Reading text:
▬▬▬
# constructing well ordered sets

A set $A$ well-orderable if there is a well-ordering on $A$. For example, the empty set  $\varnothing$, is well-orderable, the well-ordering itself is $\varnothing$. Similarly, any singleton has $\varnothing$ as the unique well-ordering, and is therefore well-orderable. More generally, every finite set  is well-orderable. To construct a well-ordering on a finite set, pick any element from the set and designate the element to be the smallest element of the set. Then, pick an element from the remaining collection  , and make this element the next smallest element. Keep doing this until every element has been picked and assigned. Obviously, this process will not go on forever. If there are $n$ elements in the set, there are $n!$ well-orderings on the set (since every well-ordering is a linear ordering  ).

By the axiom of choice  , every set is well-orderable. However, this does not provide us with an explicit way to construct the well-order. For example, how does one well-order $\mathbb{R}$, the set of real numbers? Nevertheless, given two well-ordered sets $(A,<_{A}),(B,<_{B})$, one can explicitly construct well-orderings on the following sets, without AC.

###### Proposition 1.

$A\cup B$ is well-orderable.
▬▬▬
Input data:
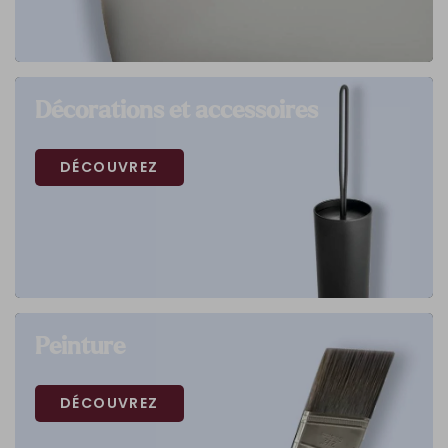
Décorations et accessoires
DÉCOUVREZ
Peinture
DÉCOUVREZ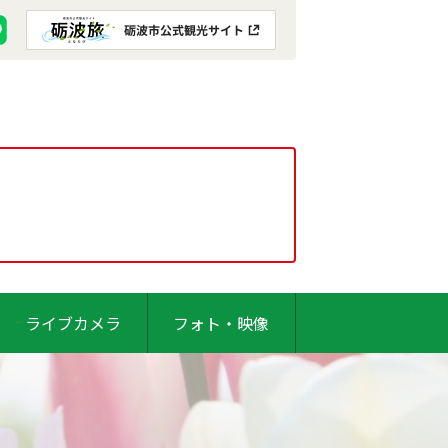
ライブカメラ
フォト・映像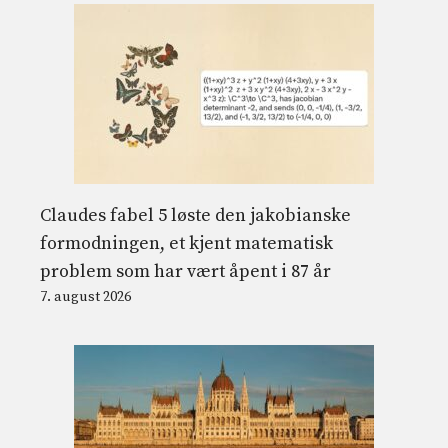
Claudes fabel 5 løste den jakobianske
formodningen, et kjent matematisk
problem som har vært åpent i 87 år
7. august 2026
▬▬▬
Assignment 1: Name every set or kind of set that the passage on well-ordered sets says is well-orderable.
Assignment 2:
Answer these questions from the passage on well-ordered sets:
(a) How many well-orderings does a set with n elements have?
(b) What is the unique well-ordering on a singleton?
(c) Which set does the passage give as an example of a set whose well-ordering is not made explicit by the axiom of choice?
Assignment 3: Continue the passage on well-ordered sets from the point where it stops.

Reply 1:
- The empty set ∅
- Any singleton
- Every finite set
- Every set, by the axiom of choice
- A ∪ B, for two well-ordered sets A and B (Proposition 1)

Reply 2:
(a) n!
(b) ∅, the empty set
(c) ℝ, the set of real numbers

Reply 3:
###### Proof.

We may assume $A\cap B=\varnothing$, since $A\cap B=A\cap(A-B)$, and any subset of an well-ordered set is well-ordered. Define a binary relation  $<_{(A,B)}$ on $A\cup B$ as follows: for $x,y\in A\cup B$,

 $x<_{(A,B)}y\quad\mbox{iff}\quad\left\{\begin{array}[]{ll}x,y\in A\mbox{ and }x% <_{A}y,\mbox{ or }\\ x,y\in B\mbox{ and }x<_{B}y,\mbox{ or }\\ x\in A\mbox{ and }y\in B.\end{array}\right.$

So $<_{(A,B)}$ is a (strict) linear ordering on $A\cup B$. Furthermore, $<_{(A,B)}$ extends both $<_{A}$ and $<_{B}$. If $X\subseteq A\cup B$, then the least element of $X$ with respect to $<_{(A,B)}$ is the least element of $X$ with respect to $<_{B}$ if $X\subseteq B$, or the least element of $X\cap A$ with respect to $<_{A}$, if $X\cap A\neq\varnothing$. Hence $(A\cup B,<_{(A,B)})$ is a well-ordered set. ∎

###### Proposition 2.

$A\times B$ is well-orderable.

###### Proof.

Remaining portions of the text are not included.